• To do:
From the line below that contains "919-385-8120" to the line that contains "Add your desired", repeat every line exactly, both ends included, and nothing else.

(Dataset entries)
#####

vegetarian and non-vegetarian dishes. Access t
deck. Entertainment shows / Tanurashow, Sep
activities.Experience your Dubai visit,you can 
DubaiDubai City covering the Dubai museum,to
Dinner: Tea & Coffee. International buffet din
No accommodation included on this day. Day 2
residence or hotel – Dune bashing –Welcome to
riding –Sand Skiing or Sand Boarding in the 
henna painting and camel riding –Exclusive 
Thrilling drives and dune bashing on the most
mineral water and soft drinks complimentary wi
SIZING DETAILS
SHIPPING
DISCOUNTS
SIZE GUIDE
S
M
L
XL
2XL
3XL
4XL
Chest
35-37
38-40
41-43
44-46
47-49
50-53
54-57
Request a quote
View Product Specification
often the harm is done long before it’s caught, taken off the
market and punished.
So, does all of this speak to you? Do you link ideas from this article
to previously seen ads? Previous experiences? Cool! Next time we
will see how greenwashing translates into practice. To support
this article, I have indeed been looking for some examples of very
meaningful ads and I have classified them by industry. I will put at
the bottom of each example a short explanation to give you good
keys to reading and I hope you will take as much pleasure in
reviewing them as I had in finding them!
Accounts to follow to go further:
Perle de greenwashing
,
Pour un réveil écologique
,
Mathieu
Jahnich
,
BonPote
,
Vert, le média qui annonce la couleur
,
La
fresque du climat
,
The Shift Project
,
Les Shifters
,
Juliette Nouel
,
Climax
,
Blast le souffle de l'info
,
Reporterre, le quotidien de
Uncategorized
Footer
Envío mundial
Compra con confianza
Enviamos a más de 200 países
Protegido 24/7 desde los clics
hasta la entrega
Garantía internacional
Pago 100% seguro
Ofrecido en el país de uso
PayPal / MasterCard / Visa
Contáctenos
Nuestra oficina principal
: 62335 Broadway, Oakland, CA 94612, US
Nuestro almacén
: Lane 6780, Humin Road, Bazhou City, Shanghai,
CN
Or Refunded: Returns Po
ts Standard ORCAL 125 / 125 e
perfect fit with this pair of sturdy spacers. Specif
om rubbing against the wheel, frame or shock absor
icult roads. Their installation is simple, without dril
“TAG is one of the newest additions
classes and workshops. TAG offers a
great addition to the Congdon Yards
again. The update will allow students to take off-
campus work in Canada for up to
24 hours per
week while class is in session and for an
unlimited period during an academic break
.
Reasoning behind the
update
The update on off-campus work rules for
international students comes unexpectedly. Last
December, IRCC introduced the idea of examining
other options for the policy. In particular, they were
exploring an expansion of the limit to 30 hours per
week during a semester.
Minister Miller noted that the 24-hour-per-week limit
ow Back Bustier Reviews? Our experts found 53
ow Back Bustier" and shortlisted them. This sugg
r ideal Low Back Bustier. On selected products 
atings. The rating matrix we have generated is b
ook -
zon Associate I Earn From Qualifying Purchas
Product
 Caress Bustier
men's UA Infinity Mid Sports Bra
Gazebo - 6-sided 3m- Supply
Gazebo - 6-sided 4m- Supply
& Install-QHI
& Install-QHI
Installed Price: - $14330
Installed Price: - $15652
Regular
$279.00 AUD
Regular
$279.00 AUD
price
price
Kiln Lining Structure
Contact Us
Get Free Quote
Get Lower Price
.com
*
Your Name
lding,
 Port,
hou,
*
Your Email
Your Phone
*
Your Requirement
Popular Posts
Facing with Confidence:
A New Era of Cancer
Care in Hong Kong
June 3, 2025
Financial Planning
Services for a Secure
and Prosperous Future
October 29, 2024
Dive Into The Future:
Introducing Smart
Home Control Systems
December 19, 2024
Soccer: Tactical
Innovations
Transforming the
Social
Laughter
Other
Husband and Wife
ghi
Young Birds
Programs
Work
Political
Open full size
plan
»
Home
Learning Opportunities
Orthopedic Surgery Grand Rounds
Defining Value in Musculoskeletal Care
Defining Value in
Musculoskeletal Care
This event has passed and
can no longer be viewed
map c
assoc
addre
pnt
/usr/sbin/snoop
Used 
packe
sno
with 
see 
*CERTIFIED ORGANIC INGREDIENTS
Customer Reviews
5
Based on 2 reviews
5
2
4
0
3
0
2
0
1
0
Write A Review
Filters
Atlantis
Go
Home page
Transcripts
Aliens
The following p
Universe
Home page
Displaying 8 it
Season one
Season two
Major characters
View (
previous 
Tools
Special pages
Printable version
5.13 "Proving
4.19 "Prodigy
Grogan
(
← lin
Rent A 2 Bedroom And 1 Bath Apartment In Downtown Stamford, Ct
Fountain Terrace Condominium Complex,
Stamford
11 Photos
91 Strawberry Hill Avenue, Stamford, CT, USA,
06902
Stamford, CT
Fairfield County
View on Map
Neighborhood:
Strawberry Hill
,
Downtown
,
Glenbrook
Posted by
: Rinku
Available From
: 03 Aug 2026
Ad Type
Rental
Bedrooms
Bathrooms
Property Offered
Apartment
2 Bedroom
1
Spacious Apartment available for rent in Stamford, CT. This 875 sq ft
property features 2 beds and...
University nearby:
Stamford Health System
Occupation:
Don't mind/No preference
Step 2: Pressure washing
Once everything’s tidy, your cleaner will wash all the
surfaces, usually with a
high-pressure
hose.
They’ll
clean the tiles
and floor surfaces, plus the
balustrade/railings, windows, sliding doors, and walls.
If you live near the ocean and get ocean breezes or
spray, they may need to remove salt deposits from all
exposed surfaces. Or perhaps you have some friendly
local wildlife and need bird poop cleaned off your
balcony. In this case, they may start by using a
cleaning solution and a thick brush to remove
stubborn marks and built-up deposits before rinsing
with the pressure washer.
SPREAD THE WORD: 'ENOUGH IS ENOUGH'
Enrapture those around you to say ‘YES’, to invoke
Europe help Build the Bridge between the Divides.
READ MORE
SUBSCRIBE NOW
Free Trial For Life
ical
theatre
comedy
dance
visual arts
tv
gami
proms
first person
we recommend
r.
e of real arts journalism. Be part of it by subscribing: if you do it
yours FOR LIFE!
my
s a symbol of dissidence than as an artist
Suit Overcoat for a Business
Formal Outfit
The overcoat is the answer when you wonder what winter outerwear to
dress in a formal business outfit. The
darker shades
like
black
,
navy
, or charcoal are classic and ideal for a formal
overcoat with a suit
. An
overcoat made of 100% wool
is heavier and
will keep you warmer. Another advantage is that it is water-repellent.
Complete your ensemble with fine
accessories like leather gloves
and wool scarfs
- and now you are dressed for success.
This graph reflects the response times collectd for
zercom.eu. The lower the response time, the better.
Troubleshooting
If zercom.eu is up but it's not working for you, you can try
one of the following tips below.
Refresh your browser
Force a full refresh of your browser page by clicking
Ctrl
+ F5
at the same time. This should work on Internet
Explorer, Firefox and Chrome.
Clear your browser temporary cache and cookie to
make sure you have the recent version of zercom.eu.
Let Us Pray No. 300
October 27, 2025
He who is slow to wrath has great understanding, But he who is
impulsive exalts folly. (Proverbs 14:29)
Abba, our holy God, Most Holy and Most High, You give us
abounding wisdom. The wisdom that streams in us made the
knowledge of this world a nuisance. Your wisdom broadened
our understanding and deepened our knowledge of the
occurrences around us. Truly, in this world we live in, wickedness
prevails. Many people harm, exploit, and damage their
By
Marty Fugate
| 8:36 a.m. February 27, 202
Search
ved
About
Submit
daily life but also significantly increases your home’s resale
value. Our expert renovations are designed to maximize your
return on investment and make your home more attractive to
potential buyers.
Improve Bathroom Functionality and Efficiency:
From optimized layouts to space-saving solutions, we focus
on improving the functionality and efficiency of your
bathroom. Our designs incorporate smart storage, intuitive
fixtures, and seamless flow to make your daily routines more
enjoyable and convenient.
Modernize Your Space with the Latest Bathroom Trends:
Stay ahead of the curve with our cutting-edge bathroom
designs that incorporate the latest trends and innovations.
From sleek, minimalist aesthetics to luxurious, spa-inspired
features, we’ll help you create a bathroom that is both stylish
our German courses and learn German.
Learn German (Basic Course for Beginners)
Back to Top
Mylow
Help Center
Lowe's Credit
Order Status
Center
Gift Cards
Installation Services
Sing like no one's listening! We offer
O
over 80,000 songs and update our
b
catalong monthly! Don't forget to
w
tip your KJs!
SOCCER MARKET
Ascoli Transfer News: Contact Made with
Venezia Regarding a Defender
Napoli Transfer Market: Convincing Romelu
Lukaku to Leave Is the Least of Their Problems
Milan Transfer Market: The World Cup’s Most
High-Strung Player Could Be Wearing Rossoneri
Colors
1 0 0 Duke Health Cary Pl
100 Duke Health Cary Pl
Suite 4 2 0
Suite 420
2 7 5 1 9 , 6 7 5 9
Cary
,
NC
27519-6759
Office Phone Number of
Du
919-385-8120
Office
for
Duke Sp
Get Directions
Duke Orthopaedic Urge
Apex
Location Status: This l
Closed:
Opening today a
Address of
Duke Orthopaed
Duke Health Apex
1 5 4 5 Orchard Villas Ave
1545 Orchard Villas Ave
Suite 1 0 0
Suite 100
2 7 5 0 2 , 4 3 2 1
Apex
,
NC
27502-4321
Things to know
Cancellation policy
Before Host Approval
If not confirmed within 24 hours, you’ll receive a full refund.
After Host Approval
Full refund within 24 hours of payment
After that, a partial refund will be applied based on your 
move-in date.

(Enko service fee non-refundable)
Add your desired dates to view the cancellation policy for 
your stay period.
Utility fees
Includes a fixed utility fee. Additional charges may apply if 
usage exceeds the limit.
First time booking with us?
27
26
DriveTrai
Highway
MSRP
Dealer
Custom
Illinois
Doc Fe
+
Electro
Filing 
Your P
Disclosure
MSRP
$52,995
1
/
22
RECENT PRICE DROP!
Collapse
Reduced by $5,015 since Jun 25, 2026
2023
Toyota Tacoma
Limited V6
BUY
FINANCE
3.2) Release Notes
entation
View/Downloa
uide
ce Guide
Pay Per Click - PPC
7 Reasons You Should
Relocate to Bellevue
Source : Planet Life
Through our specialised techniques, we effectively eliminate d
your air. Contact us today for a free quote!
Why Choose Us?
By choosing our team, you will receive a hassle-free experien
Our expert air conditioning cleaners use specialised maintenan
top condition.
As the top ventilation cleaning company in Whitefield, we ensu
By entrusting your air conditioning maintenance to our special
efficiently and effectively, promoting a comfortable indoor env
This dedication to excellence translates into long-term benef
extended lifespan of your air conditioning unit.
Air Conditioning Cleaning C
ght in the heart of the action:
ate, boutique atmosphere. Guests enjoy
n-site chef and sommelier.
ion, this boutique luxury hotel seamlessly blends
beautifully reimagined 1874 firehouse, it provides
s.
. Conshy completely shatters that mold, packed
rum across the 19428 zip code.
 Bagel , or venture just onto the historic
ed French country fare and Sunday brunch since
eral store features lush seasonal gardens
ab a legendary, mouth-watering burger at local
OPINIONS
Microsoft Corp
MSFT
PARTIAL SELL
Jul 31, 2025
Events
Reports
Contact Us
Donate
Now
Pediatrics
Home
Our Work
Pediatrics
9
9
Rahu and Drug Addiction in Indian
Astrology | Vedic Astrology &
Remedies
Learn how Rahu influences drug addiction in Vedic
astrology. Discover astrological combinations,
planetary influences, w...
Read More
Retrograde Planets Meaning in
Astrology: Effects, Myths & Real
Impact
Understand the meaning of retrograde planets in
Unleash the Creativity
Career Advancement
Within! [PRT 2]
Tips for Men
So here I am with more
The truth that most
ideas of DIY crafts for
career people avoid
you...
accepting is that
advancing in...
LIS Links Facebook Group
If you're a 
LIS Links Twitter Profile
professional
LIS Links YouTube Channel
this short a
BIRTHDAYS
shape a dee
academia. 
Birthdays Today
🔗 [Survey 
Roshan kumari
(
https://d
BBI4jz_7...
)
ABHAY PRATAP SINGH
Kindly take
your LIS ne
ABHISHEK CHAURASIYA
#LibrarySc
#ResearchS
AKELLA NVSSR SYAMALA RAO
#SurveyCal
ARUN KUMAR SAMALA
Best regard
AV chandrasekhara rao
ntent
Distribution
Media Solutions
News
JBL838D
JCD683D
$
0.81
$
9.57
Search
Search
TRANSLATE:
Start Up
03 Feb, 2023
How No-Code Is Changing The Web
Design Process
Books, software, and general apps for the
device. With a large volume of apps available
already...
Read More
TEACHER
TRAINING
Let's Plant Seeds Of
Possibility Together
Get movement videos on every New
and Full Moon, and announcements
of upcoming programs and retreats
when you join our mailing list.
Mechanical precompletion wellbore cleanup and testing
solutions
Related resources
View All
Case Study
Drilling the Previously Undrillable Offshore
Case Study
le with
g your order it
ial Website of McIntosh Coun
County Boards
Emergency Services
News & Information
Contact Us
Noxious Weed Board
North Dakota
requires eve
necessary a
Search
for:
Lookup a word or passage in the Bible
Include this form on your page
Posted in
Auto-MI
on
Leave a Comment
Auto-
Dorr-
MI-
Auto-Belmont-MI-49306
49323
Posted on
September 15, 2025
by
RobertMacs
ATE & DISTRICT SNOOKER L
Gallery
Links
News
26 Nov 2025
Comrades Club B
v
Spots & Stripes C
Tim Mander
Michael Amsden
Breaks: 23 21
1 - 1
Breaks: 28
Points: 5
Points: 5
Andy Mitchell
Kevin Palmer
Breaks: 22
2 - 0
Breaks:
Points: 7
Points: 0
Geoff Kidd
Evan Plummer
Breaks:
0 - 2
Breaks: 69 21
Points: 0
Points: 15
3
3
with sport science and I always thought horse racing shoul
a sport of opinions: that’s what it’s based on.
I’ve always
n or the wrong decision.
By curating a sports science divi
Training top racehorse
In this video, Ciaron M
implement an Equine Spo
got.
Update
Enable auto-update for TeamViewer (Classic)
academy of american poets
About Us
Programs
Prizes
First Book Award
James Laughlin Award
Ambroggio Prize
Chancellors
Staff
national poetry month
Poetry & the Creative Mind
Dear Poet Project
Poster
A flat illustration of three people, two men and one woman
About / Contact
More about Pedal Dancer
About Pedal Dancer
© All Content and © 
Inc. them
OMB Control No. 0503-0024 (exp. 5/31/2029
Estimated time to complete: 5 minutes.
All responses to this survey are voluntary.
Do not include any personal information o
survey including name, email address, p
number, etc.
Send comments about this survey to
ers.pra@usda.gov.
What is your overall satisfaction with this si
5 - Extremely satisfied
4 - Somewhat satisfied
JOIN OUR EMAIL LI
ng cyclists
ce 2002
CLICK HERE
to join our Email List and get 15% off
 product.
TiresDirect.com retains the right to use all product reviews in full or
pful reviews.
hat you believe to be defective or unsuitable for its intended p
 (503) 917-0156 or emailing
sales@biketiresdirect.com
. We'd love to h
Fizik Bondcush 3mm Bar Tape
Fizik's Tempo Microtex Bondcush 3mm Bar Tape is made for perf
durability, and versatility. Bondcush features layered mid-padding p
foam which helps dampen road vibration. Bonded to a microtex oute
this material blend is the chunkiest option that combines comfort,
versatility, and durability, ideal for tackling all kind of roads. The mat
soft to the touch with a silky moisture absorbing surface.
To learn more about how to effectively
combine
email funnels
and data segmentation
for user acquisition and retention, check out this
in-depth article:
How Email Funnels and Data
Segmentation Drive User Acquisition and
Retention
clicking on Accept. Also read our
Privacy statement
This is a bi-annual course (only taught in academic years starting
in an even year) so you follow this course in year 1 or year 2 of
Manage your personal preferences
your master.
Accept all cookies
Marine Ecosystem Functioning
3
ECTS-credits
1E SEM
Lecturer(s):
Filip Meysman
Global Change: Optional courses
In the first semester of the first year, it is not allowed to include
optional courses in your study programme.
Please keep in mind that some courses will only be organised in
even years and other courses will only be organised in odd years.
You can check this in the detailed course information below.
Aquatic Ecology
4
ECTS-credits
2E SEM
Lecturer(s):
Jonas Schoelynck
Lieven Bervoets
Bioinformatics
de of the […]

#####

• Expected output:
919-385-8120
Office
for
Duke Sp
Get Directions
Duke Orthopaedic Urge
Apex
Location Status: This l
Closed:
Opening today a
Address of
Duke Orthopaed
Duke Health Apex
1 5 4 5 Orchard Villas Ave
1545 Orchard Villas Ave
Suite 1 0 0
Suite 100
2 7 5 0 2 , 4 3 2 1
Apex
,
NC
27502-4321
Things to know
Cancellation policy
Before Host Approval
If not confirmed within 24 hours, you’ll receive a full refund.
After Host Approval
Full refund within 24 hours of payment
After that, a partial refund will be applied based on your 
move-in date.

(Enko service fee non-refundable)
Add your desired dates to view the cancellation policy for 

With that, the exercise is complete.